• _APLIQUE A LEITURA_
a: Responda às perguntas abaixo com base no trecho.
(i) Em que cidade o autor B. sempre viveu?
(ii) Segundo o diálogo, como morreu a mulher do poeta?
(iii) O que o narrador bebia de canudinho?
b: Reproduza fielmente a passagem do trecho que vai de "Mas hei de convir" até "não: é poeta!".

• _TRECHO FORNECIDO_
###
Mas hei de convir que concorde com o autor, especialmente, sobre o seguinte excerto, extraído de “A Quarta Verdade”: Embora nenhuma dessas observações tenha me permitido avançar na investigação, ao menos, devo reconhecer, permitiram-me elas encontrar minha terceira certeza provisória; a qual indica, definitivamente, que o segredo do universo não se encontra entre os números.
Afinal, o que esperar de um autor como B., que sempre viveu sob as restrições imputadas aos moradores da cidade de Nefelococigia?

– Nossa, Dinha! Qui partido bão!
– Bão qui num é pra nada. Lôco sim qu’eli é.
– Cum’assim? Eli num bati bem?
– Pois’é, num regula muito não: é poeta!
– Maise qui dispirdício!
– Puis’intão, j’éra avuado di antis, dispois dus acuntecido intão...
– Acuntecido?
– Foi, a muié dele morreu parinu.
– Deus do Céu, coitado!
– I pra piora’inda mais, o fio qui broto vêi mêi arretardado!
– Mais u ingastaio maió é outro...
– Qual’é Dinha?
– ...di tanto qui a doidura subiu pra menti, eli crio o fio comu si o minino fossi um cachorro.
– Virge Santíssima! Deus mi livre guarde!
– Amém!



A prática da magia



Permaneci de ponta cabeça; com os pés presos próximo à altura do teto, feito um morcego. Na falta de sangue, o que eu bebia mesmo era vinho tinto, de canudinho; ao longo de noites consecutivas. Compreendo dois fatores que favoreceram sobremaneira a evolução do meu senso de ecolocalização – viva o efeito Doppler! – multiplicador da consciência: (a) maior irrigação sanguínea cerebral; (b) a luminária, que agora clareava de baixo para cima.
###
• _REGISTROS EXTRAÍDOS_
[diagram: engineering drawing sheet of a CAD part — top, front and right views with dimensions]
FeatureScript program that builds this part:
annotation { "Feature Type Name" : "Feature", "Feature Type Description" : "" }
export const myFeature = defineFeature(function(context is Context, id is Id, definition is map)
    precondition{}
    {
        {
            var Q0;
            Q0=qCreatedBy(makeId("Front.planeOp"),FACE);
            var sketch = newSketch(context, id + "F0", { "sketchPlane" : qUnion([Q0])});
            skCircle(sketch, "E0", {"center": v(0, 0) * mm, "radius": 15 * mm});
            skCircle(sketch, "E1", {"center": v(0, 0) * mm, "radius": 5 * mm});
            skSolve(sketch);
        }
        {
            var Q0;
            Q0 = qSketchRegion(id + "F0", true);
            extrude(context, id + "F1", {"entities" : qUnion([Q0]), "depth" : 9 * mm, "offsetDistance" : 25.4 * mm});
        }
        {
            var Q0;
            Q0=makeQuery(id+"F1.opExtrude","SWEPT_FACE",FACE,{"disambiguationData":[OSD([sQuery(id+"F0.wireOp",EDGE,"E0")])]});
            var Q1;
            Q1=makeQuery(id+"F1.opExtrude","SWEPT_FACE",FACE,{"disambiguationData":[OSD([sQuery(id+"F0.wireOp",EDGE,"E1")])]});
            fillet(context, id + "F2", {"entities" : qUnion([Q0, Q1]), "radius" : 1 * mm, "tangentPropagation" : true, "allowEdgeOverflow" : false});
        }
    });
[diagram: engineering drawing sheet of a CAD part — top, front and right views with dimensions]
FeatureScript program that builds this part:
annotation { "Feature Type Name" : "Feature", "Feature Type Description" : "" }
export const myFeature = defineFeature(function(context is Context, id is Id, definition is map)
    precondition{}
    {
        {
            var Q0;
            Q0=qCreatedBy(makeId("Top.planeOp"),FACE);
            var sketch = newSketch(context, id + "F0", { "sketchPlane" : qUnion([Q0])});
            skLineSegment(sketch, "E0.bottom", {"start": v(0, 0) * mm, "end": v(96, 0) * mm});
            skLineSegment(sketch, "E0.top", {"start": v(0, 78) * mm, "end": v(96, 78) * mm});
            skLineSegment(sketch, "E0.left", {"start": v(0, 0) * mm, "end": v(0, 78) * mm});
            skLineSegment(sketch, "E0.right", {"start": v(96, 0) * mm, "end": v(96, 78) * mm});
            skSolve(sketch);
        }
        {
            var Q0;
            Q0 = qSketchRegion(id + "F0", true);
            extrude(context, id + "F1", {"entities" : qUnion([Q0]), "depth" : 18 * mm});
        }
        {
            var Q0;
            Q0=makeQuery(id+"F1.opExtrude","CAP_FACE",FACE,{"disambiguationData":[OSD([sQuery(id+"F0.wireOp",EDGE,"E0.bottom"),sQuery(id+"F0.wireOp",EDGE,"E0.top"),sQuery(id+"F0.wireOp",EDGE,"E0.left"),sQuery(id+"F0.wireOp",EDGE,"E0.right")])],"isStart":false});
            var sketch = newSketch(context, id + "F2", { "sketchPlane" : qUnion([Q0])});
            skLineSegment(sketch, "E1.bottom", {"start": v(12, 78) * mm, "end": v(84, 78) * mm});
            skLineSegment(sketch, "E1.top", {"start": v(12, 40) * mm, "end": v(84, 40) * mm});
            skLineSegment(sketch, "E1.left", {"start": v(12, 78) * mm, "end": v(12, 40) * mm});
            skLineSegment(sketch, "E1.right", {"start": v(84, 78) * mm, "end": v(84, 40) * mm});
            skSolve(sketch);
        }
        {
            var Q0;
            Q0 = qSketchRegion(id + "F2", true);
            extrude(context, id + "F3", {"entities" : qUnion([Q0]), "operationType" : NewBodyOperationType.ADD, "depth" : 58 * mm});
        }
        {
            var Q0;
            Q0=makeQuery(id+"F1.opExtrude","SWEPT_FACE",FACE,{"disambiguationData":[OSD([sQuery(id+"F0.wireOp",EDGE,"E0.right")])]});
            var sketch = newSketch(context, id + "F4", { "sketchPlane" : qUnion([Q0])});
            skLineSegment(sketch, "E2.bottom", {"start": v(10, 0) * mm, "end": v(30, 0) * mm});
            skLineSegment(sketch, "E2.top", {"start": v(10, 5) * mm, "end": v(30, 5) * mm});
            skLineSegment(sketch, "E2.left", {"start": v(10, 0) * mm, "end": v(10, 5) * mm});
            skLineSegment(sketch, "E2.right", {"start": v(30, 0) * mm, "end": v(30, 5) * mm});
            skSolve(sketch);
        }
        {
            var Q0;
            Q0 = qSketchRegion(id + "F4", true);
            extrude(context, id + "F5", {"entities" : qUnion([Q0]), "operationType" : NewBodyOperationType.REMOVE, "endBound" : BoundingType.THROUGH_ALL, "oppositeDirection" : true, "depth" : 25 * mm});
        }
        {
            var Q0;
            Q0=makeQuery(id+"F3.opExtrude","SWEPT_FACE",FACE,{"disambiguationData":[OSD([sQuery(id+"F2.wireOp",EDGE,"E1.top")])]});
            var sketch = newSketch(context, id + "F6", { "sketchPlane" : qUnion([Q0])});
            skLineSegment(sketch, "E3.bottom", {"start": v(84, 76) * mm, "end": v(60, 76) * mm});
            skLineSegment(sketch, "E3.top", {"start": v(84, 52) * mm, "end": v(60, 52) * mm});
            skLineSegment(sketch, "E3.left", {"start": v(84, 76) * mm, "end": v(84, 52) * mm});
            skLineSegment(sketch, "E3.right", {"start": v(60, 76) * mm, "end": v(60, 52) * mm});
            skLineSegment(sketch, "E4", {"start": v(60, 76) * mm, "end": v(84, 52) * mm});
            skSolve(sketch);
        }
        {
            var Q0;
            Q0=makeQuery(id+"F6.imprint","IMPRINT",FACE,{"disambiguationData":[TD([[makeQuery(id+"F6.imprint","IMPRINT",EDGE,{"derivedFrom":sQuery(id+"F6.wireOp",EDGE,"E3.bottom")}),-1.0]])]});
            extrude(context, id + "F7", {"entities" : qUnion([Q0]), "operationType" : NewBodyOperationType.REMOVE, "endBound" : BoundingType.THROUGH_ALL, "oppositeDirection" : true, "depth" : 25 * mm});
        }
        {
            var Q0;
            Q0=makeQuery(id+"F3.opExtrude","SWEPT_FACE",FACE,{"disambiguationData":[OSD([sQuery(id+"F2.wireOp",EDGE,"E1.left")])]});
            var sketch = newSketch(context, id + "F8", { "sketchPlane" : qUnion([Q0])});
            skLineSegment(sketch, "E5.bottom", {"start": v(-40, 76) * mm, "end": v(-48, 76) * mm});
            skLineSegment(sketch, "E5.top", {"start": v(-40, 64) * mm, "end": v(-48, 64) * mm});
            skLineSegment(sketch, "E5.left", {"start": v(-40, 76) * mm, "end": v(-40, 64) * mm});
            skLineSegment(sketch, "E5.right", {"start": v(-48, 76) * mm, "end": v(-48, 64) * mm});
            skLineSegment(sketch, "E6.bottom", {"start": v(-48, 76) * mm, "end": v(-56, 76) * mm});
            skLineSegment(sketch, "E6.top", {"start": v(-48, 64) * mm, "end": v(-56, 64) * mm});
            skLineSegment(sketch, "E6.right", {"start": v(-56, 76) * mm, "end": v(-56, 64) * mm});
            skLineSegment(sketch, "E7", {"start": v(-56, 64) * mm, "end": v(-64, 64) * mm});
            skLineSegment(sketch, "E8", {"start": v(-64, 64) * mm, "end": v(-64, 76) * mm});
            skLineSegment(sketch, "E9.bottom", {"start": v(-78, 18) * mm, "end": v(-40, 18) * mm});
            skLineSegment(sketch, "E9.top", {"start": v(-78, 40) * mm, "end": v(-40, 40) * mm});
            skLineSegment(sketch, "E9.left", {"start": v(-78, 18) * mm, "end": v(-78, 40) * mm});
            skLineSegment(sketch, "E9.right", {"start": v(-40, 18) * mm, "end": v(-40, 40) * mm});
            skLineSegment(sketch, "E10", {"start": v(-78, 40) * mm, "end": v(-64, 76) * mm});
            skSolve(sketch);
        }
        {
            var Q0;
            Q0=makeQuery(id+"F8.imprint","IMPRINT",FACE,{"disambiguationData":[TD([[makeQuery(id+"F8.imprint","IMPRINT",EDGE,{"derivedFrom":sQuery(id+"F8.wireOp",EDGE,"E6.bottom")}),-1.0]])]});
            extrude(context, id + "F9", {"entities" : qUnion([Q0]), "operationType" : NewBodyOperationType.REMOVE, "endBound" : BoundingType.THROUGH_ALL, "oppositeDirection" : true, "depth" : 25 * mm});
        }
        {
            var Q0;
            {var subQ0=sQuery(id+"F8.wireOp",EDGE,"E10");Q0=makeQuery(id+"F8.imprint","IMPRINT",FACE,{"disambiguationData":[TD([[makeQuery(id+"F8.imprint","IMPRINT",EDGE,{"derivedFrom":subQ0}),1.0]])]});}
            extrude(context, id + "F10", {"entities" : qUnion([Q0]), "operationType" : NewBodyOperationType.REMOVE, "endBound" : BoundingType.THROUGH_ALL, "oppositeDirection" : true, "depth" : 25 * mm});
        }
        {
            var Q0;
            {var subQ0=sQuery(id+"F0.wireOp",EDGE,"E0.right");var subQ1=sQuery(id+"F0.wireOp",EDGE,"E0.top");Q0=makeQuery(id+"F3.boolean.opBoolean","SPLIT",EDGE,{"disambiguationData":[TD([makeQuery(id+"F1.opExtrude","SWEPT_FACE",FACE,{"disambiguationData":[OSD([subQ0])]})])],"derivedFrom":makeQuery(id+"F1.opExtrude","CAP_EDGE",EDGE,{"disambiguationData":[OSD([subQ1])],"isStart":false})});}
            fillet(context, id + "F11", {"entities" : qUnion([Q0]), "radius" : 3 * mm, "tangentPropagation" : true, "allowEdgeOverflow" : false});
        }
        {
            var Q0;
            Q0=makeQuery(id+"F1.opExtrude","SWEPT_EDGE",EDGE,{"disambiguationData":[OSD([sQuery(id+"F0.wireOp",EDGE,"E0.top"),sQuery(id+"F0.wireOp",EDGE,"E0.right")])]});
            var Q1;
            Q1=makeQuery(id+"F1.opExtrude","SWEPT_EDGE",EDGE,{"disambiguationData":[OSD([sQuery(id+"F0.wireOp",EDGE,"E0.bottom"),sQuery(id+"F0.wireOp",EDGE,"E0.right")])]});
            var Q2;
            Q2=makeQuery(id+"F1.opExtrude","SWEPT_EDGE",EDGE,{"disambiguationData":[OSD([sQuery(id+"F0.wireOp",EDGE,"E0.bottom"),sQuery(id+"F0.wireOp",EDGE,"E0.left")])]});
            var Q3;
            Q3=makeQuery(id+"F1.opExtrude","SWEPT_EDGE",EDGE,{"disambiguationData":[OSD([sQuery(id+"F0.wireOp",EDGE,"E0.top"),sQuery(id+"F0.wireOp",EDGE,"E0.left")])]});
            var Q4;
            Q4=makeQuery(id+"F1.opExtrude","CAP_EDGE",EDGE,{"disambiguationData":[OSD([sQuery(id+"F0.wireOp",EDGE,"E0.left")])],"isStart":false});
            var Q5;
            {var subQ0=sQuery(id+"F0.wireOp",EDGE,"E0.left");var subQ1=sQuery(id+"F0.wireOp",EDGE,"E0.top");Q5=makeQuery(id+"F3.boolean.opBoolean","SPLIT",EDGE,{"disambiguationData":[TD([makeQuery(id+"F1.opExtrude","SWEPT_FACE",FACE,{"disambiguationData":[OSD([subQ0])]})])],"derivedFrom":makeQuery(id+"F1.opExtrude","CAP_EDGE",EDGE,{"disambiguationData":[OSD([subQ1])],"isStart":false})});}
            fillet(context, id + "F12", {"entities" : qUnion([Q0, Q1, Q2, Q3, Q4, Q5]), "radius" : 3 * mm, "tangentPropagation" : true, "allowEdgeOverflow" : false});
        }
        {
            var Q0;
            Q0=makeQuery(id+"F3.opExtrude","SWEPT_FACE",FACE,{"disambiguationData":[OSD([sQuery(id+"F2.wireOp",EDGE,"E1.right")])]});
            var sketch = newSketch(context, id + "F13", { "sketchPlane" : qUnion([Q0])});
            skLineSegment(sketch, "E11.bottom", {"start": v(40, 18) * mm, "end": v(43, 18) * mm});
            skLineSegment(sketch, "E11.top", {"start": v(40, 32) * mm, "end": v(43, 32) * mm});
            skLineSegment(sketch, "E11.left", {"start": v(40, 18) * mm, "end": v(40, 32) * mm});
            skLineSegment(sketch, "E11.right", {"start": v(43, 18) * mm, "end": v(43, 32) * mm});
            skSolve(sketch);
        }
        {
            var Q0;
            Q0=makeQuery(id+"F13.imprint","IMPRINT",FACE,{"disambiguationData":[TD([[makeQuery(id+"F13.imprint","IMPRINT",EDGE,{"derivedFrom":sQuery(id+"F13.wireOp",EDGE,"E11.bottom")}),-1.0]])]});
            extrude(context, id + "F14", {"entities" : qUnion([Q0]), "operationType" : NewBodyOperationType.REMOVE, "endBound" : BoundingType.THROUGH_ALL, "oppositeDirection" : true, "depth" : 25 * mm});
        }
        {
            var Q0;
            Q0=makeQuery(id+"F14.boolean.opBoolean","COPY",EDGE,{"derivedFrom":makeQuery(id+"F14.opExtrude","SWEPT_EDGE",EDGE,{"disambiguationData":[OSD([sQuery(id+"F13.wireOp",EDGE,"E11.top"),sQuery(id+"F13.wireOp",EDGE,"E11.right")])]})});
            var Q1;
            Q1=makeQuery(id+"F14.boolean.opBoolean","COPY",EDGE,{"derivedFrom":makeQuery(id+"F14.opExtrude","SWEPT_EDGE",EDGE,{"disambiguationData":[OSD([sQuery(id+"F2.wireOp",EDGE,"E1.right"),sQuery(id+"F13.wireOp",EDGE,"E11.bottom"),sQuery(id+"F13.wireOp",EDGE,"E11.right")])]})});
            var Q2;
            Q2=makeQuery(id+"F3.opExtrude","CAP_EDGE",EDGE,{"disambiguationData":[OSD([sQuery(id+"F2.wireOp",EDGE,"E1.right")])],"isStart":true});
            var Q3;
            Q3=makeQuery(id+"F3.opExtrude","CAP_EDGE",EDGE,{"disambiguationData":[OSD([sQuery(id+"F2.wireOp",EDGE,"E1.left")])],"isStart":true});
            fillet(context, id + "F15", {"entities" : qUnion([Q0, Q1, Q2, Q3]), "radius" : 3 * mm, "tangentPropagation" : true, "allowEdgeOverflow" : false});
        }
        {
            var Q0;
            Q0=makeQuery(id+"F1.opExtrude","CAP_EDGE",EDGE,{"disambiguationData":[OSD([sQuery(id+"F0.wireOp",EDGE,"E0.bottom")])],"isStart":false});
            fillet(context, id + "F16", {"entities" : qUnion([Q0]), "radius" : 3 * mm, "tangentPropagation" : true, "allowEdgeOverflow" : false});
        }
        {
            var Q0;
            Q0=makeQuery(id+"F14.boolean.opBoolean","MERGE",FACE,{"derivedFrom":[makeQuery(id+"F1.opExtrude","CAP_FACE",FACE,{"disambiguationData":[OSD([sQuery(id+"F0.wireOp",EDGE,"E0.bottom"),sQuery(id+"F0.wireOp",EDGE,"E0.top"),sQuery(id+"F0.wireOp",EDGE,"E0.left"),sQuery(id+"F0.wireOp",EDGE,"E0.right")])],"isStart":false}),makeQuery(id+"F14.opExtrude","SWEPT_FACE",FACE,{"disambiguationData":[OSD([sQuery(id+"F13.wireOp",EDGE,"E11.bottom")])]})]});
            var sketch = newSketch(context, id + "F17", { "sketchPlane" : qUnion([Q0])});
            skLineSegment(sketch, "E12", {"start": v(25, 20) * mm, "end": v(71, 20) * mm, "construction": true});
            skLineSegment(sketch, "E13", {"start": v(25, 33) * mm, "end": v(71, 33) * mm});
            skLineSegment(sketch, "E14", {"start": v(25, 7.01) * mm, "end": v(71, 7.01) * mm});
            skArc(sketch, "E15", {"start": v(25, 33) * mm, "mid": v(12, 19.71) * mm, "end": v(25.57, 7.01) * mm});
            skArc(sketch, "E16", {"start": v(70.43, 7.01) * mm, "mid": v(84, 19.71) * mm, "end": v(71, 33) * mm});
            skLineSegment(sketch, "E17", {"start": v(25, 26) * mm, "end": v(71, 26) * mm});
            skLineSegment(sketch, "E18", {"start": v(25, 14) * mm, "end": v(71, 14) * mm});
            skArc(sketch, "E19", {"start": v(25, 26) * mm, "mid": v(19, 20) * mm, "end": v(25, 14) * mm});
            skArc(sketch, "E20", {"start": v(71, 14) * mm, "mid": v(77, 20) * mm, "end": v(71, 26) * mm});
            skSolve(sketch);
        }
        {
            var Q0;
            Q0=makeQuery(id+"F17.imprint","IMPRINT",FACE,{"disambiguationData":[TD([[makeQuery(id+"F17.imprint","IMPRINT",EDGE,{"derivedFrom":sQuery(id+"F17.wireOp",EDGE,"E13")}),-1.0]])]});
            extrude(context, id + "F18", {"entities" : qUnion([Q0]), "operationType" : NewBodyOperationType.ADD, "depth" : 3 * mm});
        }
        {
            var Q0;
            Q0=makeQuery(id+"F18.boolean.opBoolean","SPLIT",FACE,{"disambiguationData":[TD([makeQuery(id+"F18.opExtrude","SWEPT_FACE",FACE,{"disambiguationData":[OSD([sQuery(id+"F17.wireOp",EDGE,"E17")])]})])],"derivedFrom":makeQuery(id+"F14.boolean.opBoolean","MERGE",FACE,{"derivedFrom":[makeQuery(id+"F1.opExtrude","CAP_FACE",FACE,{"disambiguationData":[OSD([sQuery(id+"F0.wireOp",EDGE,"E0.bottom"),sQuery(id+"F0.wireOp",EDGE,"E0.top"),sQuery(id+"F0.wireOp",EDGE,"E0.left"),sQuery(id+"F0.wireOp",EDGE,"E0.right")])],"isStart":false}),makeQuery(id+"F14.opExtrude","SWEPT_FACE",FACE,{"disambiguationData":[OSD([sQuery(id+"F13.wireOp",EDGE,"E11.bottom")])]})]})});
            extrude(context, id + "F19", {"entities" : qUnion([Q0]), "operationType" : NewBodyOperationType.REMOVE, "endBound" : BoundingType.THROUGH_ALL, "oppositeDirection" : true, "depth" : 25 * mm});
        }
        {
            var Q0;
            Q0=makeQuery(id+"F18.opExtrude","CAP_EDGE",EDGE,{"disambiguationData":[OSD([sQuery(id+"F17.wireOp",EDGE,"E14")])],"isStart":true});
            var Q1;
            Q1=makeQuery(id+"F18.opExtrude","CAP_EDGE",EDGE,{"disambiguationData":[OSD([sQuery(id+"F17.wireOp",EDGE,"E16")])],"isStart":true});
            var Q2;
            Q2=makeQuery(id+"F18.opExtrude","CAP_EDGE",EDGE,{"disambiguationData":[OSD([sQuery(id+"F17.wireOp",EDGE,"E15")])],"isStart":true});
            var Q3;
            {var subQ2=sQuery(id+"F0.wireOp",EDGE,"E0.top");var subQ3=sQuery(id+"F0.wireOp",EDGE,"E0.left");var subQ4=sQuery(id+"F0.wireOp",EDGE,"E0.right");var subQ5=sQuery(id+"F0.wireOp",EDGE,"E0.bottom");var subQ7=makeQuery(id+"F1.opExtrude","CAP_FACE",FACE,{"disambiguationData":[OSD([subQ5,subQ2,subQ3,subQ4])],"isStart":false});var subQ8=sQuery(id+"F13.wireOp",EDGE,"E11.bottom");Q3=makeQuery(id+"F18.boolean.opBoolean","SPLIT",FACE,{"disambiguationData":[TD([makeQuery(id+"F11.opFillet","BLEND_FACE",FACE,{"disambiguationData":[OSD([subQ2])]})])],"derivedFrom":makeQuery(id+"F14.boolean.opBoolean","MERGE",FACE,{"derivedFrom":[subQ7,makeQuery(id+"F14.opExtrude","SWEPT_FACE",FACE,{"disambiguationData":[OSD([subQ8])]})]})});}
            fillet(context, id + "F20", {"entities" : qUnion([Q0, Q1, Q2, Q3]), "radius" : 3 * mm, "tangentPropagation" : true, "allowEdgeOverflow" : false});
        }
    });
###
• _LISTA DE RESPOSTAS_
a:
(i) Na cidade de Nefelococigia.
(ii) Morreu no parto.
(iii) Vinho tinto.

b:
Mas hei de convir que concorde com o autor, especialmente, sobre o seguinte excerto, extraído de “A Quarta Verdade”: Embora nenhuma dessas observações tenha me permitido avançar na investigação, ao menos, devo reconhecer, permitiram-me elas encontrar minha terceira certeza provisória; a qual indica, definitivamente, que o segredo do universo não se encontra entre os números.
Afinal, o que esperar de um autor como B., que sempre viveu sob as restrições imputadas aos moradores da cidade de Nefelococigia?

– Nossa, Dinha! Qui partido bão!
– Bão qui num é pra nada. Lôco sim qu’eli é.
– Cum’assim? Eli num bati bem?
– Pois’é, num regula muito não: é poeta!